Central Bank Monetary Operations
The level of surplus liquidity in the banking sector increased in the week ended 11 March 2005, after decreasing in the previous week.
Credit institutions started the week under review with an excess liquidity in their reserve deposit accounts which they are legally bound to hold with the Central Bank of Malta. Furthermore, net maturing Treasury bills amounting to Lm2 million and Government payments of Lm1.4 million also contributed to this increase in liquidity.
Partially offsetting this increase in liquidity were the purchase of foreign currency against the Maltese lira from the Central Bank by the credit institutions amounting to Lm7 million, coupled with a negative net clearing of cheques totalling Lm1.6 million and the purchase of Treasury bills in the secondary market from the Central Bank amounting to Lm1 million.
Accordingly, on Friday, 11 March the Bank held a 13-day term deposit auction instead of the customary 14-day tenor (Friday, 25 March being Good Friday).
An aggregate of Lm15.7 million was absorbed from the banking sector, Lm7.2 million more than the Lm8.5 million worth of term deposits that matured on the same day.
Thus, the level of the banks’ outstanding term deposits at the Central Bank increased from Lm27.5 million to Lm34.7 million.
The rate resulting from the latest auction remained at 2.95 per cent, being the floor of the interest rate band (2.9 – three per cent) at which the Bank conducts its term deposit auctions.
Interbank market
Interbank activity decreased slightly from the previous week’s level of Lm7.3 million to Lm6.1 million.

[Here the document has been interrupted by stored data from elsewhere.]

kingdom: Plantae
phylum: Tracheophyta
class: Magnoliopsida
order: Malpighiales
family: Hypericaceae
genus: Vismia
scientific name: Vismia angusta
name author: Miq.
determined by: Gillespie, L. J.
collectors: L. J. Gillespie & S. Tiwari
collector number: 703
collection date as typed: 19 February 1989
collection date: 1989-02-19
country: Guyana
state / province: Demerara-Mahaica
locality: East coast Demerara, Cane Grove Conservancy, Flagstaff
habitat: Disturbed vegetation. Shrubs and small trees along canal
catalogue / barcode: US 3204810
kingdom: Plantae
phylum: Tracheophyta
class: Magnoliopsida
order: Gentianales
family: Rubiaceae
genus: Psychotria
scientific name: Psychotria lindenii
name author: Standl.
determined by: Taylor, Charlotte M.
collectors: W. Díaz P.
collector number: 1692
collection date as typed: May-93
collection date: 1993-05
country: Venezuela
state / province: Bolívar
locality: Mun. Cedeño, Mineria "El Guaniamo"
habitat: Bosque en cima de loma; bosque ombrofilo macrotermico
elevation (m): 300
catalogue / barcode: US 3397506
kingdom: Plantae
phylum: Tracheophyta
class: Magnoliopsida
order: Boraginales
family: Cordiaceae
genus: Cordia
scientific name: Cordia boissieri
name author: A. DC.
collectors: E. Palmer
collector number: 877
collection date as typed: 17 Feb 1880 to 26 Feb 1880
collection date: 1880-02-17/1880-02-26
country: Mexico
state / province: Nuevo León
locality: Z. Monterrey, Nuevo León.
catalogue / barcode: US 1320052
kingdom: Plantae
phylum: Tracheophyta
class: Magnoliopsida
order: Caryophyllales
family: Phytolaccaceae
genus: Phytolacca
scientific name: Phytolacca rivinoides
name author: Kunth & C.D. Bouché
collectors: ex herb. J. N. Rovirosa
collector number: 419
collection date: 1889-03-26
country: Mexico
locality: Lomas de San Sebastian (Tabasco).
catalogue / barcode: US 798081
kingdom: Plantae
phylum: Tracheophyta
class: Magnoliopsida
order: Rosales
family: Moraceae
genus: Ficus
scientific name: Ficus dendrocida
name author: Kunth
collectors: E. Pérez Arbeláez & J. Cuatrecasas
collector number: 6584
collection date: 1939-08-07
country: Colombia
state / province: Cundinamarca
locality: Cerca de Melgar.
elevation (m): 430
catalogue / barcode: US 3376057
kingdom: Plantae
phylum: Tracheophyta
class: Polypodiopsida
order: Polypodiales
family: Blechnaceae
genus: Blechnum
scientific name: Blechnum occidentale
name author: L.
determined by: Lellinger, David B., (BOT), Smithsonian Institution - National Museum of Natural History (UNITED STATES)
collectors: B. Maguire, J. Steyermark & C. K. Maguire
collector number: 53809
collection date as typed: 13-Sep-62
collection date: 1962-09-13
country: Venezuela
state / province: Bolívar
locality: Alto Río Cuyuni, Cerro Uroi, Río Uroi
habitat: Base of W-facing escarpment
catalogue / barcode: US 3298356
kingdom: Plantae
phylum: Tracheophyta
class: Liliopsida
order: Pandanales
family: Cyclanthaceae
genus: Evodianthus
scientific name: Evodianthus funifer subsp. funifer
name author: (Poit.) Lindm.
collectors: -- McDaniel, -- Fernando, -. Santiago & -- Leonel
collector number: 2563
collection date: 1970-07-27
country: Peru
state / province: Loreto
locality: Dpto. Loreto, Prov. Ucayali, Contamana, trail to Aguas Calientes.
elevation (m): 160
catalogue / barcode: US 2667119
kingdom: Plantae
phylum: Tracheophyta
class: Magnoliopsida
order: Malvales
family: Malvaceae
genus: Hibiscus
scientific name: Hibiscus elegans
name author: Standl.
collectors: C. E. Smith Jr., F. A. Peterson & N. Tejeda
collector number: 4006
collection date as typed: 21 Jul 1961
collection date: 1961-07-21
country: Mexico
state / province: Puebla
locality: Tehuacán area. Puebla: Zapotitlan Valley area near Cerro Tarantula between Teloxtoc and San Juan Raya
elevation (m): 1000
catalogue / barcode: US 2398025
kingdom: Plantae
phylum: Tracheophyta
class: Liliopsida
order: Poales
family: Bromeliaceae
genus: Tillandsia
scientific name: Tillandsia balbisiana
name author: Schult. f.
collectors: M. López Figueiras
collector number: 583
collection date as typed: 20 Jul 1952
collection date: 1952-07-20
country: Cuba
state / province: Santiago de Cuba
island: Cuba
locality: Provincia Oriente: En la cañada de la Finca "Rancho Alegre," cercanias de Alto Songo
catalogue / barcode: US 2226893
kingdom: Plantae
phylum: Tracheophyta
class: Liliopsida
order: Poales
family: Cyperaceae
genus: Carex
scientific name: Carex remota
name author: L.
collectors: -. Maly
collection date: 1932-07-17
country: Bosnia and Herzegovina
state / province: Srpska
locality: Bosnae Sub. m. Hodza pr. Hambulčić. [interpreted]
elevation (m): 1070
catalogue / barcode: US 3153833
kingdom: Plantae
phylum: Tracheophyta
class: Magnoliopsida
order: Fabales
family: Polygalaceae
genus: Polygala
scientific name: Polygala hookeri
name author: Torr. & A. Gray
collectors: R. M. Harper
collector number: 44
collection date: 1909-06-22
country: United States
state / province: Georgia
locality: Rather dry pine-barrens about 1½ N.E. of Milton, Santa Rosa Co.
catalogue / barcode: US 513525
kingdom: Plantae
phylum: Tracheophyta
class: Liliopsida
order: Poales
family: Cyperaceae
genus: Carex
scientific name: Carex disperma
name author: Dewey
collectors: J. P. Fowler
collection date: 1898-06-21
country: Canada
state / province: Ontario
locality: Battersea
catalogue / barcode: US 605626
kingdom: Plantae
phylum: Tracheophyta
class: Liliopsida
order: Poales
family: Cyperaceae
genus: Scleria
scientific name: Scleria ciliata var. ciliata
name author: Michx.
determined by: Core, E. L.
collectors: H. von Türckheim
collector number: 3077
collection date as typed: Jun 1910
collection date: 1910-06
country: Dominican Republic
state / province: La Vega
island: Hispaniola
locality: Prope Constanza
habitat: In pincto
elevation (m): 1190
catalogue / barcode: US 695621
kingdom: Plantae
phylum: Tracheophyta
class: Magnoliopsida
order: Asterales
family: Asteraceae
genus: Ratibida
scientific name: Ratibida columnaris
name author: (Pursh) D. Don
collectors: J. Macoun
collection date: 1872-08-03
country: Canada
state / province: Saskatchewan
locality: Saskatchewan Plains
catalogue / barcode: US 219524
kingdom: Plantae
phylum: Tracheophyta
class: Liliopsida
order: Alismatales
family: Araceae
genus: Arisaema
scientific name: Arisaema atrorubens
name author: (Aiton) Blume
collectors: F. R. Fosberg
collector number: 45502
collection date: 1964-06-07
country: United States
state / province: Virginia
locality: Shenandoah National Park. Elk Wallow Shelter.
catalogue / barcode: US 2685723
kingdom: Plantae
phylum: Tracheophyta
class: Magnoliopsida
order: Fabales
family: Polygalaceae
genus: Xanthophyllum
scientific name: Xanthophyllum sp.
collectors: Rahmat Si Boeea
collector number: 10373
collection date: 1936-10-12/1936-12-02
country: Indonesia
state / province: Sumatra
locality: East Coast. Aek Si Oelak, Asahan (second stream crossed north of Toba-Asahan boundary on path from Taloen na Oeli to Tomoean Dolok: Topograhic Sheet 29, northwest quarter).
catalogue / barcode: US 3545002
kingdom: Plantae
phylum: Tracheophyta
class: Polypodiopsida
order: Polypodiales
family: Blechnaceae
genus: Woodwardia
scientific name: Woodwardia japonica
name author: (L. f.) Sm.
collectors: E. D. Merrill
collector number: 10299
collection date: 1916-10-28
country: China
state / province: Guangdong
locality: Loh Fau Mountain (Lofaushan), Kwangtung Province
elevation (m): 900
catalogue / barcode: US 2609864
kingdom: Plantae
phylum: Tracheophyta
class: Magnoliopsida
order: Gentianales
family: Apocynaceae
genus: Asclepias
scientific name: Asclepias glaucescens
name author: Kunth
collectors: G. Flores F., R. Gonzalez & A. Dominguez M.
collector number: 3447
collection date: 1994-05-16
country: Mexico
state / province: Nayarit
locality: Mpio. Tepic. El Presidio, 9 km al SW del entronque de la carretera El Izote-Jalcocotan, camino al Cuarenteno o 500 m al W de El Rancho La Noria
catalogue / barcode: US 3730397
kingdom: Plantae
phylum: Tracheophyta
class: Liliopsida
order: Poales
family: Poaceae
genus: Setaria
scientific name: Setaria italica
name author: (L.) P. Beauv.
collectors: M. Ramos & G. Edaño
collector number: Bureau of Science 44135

Two deals amounting to Lm2 million were transacted in the overnight tenor at a weighted average rate of 2.9523 per cent, slightly higher by 0.2 basis points from the previous overnight deal conducted on 28 February 2005.
Another two deals amounting to Lm0.9 million were conducted in the one-week tenor at a rate of 2.96 per cent while a further two deals, totalling Lm3.2 million, were effected in the two-week tenor at a rate of 2.97 per cent. Both rates remained unchanged from the previous transacted rates.
Treasury bill market
In the primary market, the Treasury invited tenders for 91-day Treasury bills to mature on 10 June 2005.
The amount of bids submitted totalled Lm8.1 million, of which Lm5 million were accepted by the Treasury.
Given that Lm7 million worth of bills matured during the week under review, the outstanding balance of Treasury bills decreased by Lm2 million, from Lm255.1 million to Lm253.1 million.
The latest three-month rate resulting from this auction was 2.9805 per cent.
This was 0.7 basis points higher than the previous 91-day rate for bills issued in the previous week. This rate reflects a bid price of Lm99.2624 per Lm100 nominal.
Turnover in the secondary Treasury bill market amounted to Lm1.3 million an increase of Lm1.2 million from the previous level of Lm0.1 million.
All trading was effected with the Central Bank in its role as market-maker.